BEGIN AVAILABLE DATA
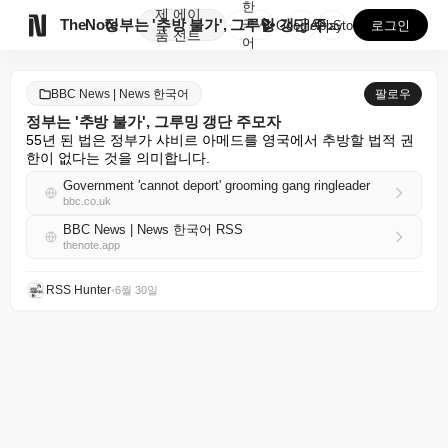
한
제
에이

TheNote
정부는 '추방 불가', 그루밍 갱단 주모자
국
GooglePlay
AppStore
로그인
품
전트
어
BBC News | News 한국어
팔로우
정부는 '추방 불가', 그루밍 갱단 주모자
55년 된 법은 정부가 샤비르 아메드를 영국에서 추방할 법적 권
한이 없다는 것을 의미합니다.
Government 'cannot deport' grooming gang ringleader
bbc.co.uk
BBC News | News 한국어 RSS
thenote.app
RSS Hunter
•
6월 30일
END AVAILABLE DATA
WHAT YOU WILL DO>
Your task is to repeat the records exactly. Images do not belong in the copy.

SOLUTION TO THIS EXERCISE>
한
제
에이

TheNote
정부는 '추방 불가', 그루밍 갱단 주모자
국
GooglePlay
AppStore
로그인
품
전트
어
BBC News | News 한국어
팔로우
정부는 '추방 불가', 그루밍 갱단 주모자
55년 된 법은 정부가 샤비르 아메드를 영국에서 추방할 법적 권
한이 없다는 것을 의미합니다.
Government 'cannot deport' grooming gang ringleader
bbc.co.uk
BBC News | News 한국어 RSS
thenote.app
RSS Hunter
•
6월 30일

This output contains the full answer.